In den reichen Ländern gelten die Injektionen als unmenschlich

«Wir verfügen über die nötigen Medikamente, um das Leid durch CMV-Retinitis in einkommensschwachen und von HIV betroffenen Ländern zu lindern und eine Erblindung zu verhindern», sagt Marcelo Fernandez, medizinischer Koordinator bei MSF. «In den reichen Ländern gilt die gegenwärtige Behandlungsmethode als unmenschlich und schlicht inakzeptabel. Wir müssen uns dafür einsetzen, dass sie auch in armen Ländern bald der Vergangenheit angehört.»
Die Therapie gegen CMV-Retinitis ist noch immer nicht Teil der aktuellen oder der kommenden Richtlinien der Weltgesundheitsorganisation (WHO) über die Behandlung von HIV in ärmeren Regionen. MSF drängt die WHO, diese Richtlinien zu überarbeiten und eine Übernahme in die nationalen Behandlungsprotokolle voranzutreiben.

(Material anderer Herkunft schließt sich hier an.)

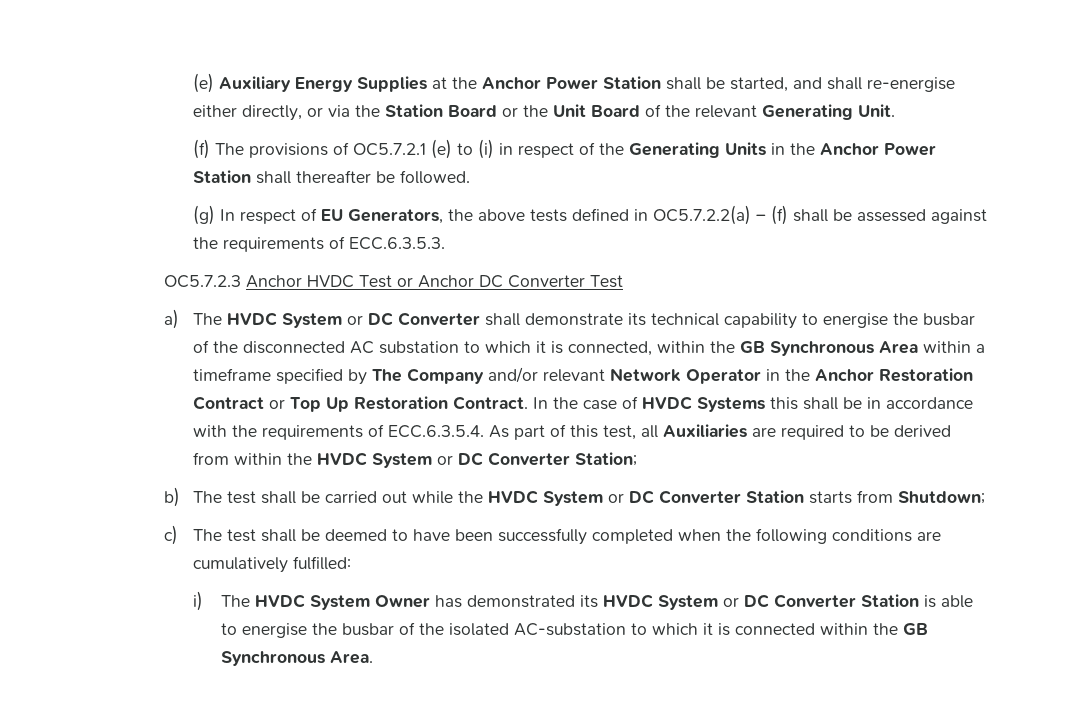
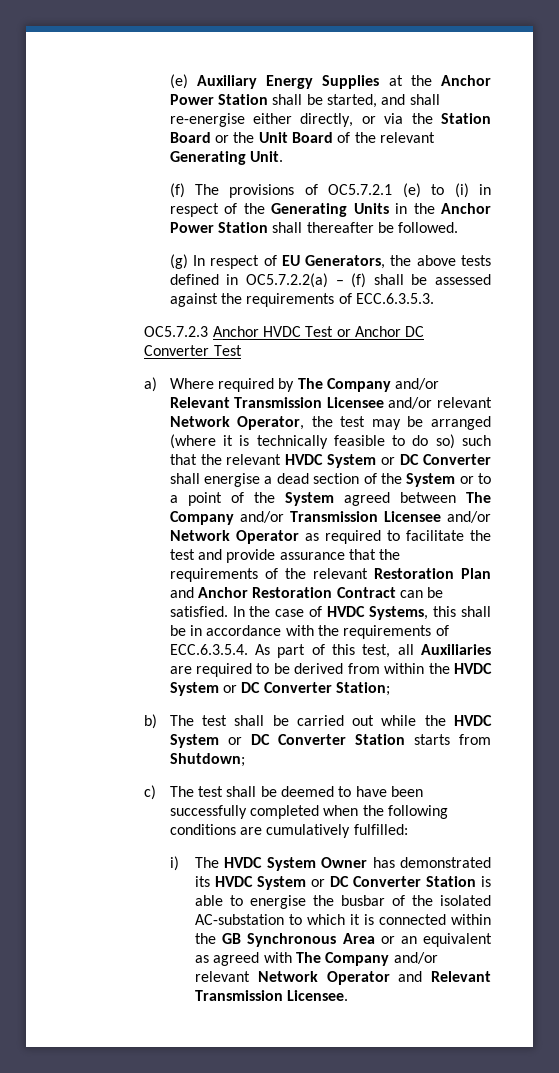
[192,313,222,325] The -> [169,378,440,392] [169,397,492,409] [169,416,492,430] [169,434,491,449] [169,454,282,465] Where required by The Company and/or Relevant Transmission Licensee and/or relevant Network Operator, the test may be arranged (where it is technically feasible to do so) such that the relevant
[524,313,975,329] [192,340,985,356] [192,367,973,385] [192,396,528,412] demonstrate its technical capability to energise the busbar of the disconnected AC substation to which it is connected, within the GB Synchronous Area within a timeframe specified by The Company and/or relevant Network Operator in the Anchor Restoration Contract or Top Up Restoration Contract. -> [204,473,492,487] [169,492,492,506] [169,511,491,525] [169,530,491,544] [169,549,401,563] [169,568,491,582] [169,587,444,598] [169,606,228,617] energise a dead section of the System or to a point of the System agreed between The Company and/or Transmission Licensee and/or Network Operator as required to facilitate the test and provide assurance that the requirements of the relevant Restoration Plan and Anchor Restoration Contract can be satisfied.
[696,397,765,412] Systems -> [369,606,429,620] Systems,
[330,651,374,664] Area. -> [342,933,492,947] [195,952,438,966] [195,971,492,985] [195,990,349,1001] Area or an equivalent as agreed with The Company and/or relevant Network Operator and Relevant Transmission Licensee.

Aktivitäten von MSF in Myanmar

MSF hat bislang vier Patienten in Dawei mit Valganciclovir behandelt und hervorragende Ergebnisse erzielt. Bis 2015 sollen alle Patienten in Myanmar, bei denen CMV-Retinitis diagnostiziert wird, das Medikament erhalten. MSF begann den Kampf gegen die Krankheit in Myanmar 2006 und hat seitdem rund 1'130 Patienten mit intraokularen Injektionen behandelt. Darüber hinaus hat MSF in Myanmar mehr als 40 Ärzte für die Diagnose und Behandlung der Krankheit geschult.
MSF ist in Myanmar seit 2000 in der Stadt Dawei in der Division Tanintharyi tätig. In Zusammenarbeit mit dem Gesundheitsministerium von Myanmar betreut die Organisation derzeit Patienten mit HIV und Tuberkulose (TB). Zudem arbeiten verschiedene MSF-Teams auch in den States Shan und Kachin sowie in der Division Yangon. Dort behandeln und betreuen sie mehr als 30'000 HIV/Aids-Patienten sowie 3'000 Menschen, die an Tuberkulose und deren medikamentenresistenten Formen leiden.